### AVAILABLE DATA ###

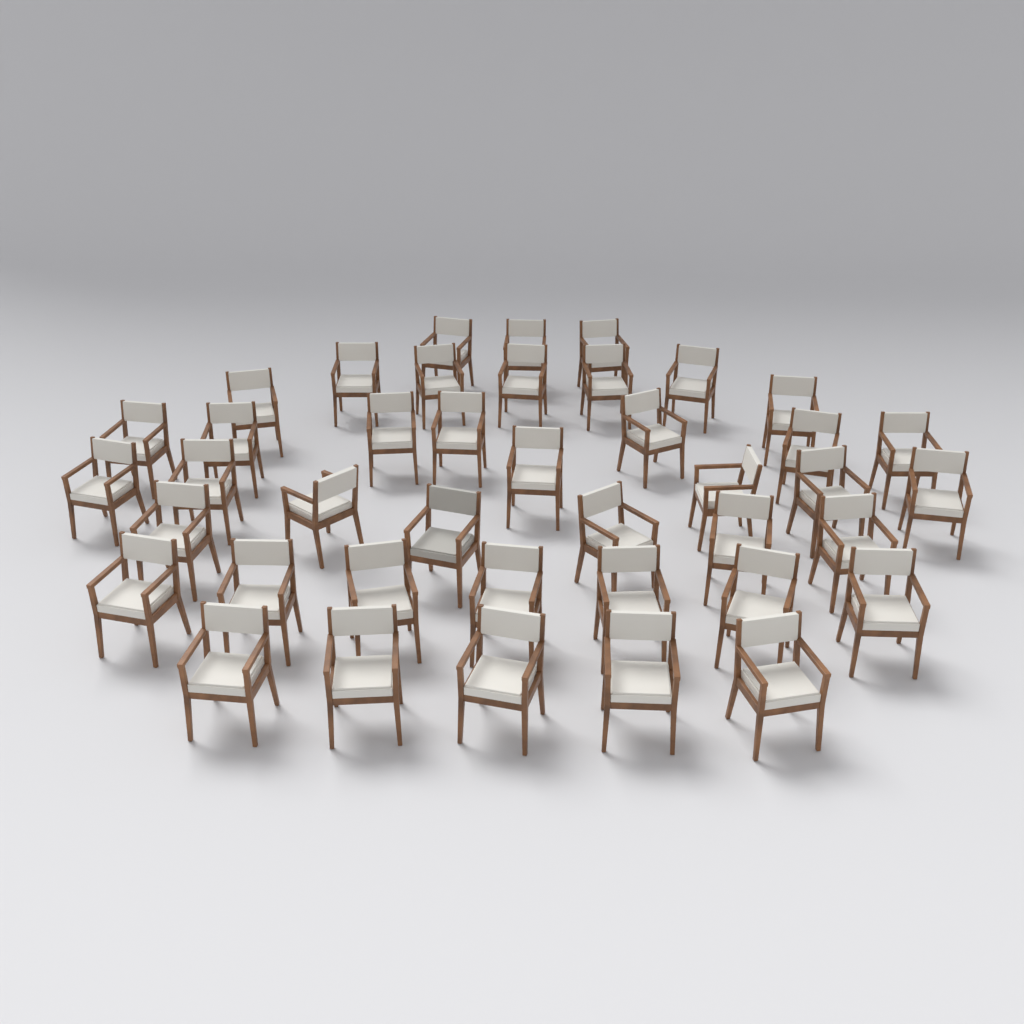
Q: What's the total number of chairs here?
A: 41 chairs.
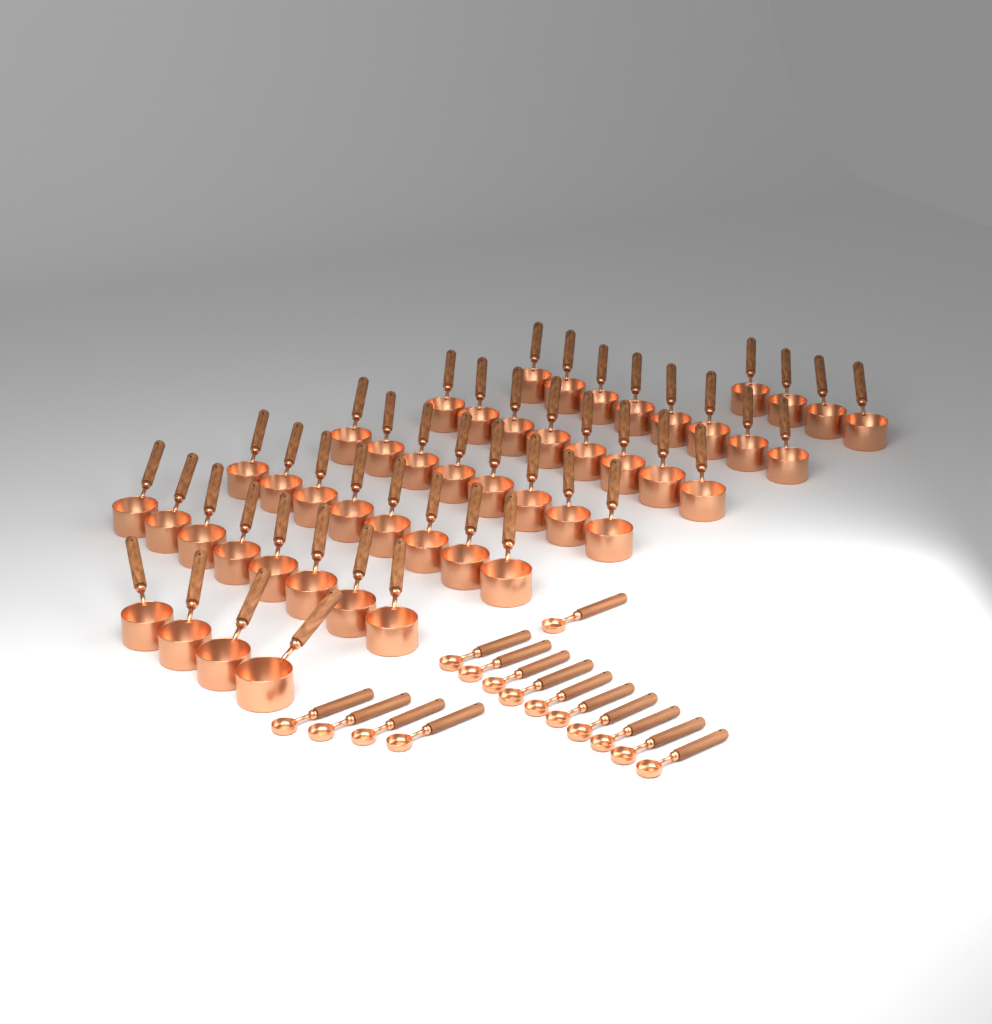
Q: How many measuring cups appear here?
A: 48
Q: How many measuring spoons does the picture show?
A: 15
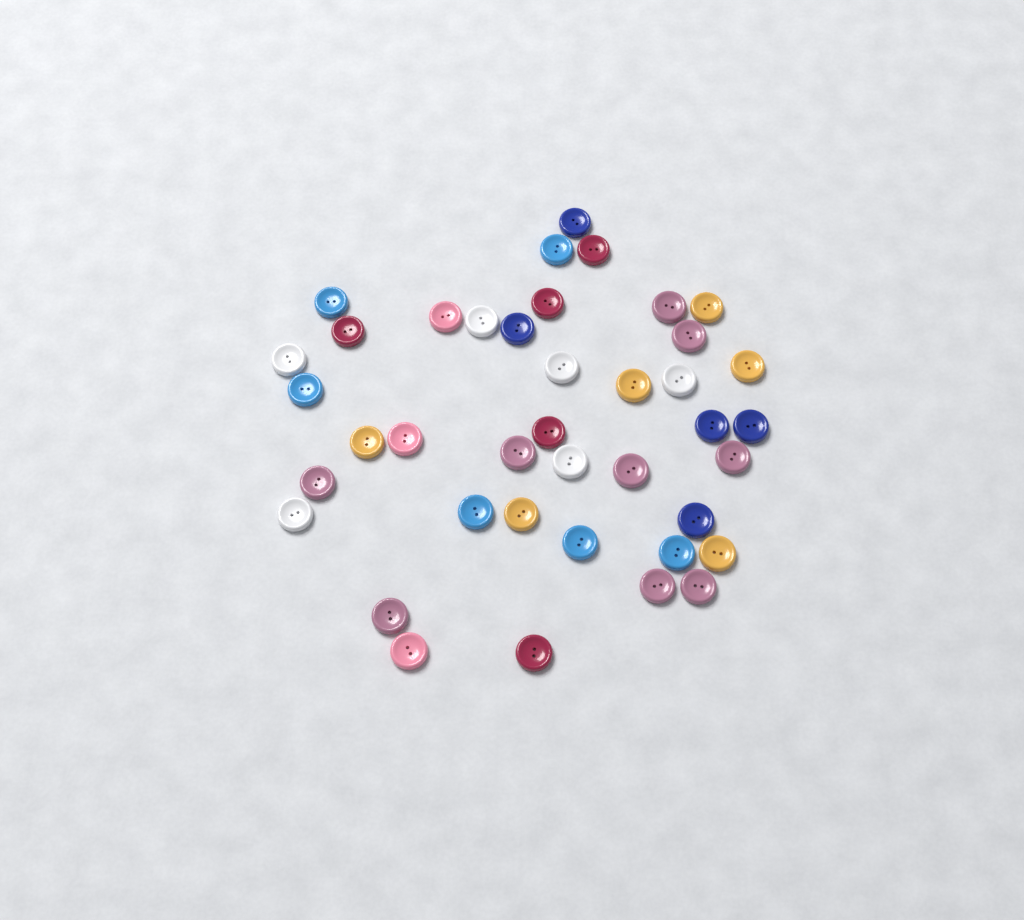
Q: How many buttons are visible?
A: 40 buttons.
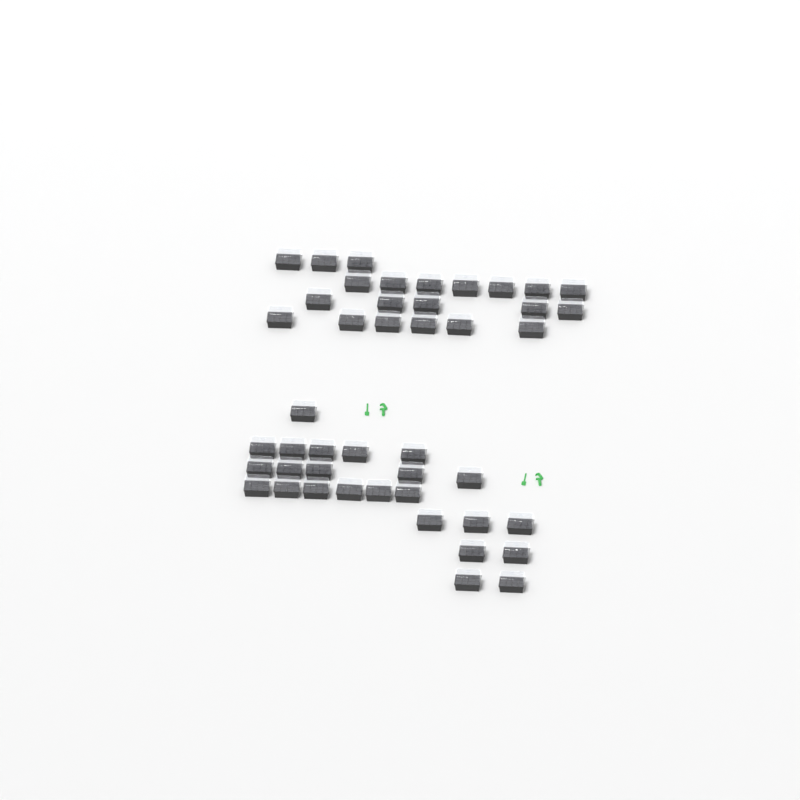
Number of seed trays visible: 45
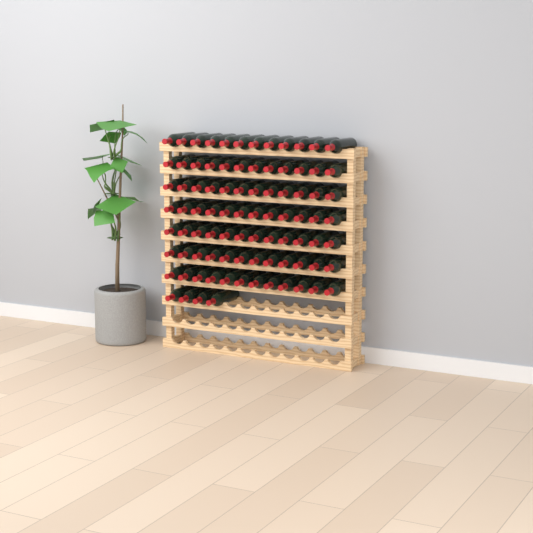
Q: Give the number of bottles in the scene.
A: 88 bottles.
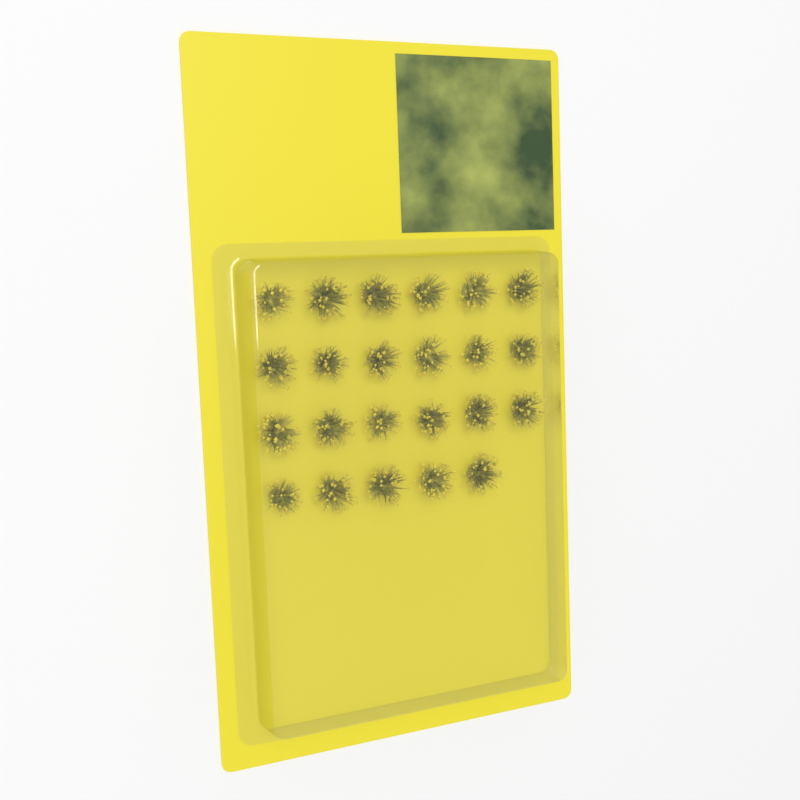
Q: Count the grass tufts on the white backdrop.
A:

###

Reproduce all of the material above line for line, leaving out the pictures.

RESPONSE FOR THIS EXERCISE
Q: What's the total number of chairs here?
A: 41 chairs.
Q: How many measuring cups appear here?
A: 48
Q: How many measuring spoons does the picture show?
A: 15
Q: How many buttons are visible?
A: 40 buttons.
Number of seed trays visible: 45
Q: Give the number of bottles in the scene.
A: 88 bottles.
Q: Count the grass tufts on the white backdrop.
A:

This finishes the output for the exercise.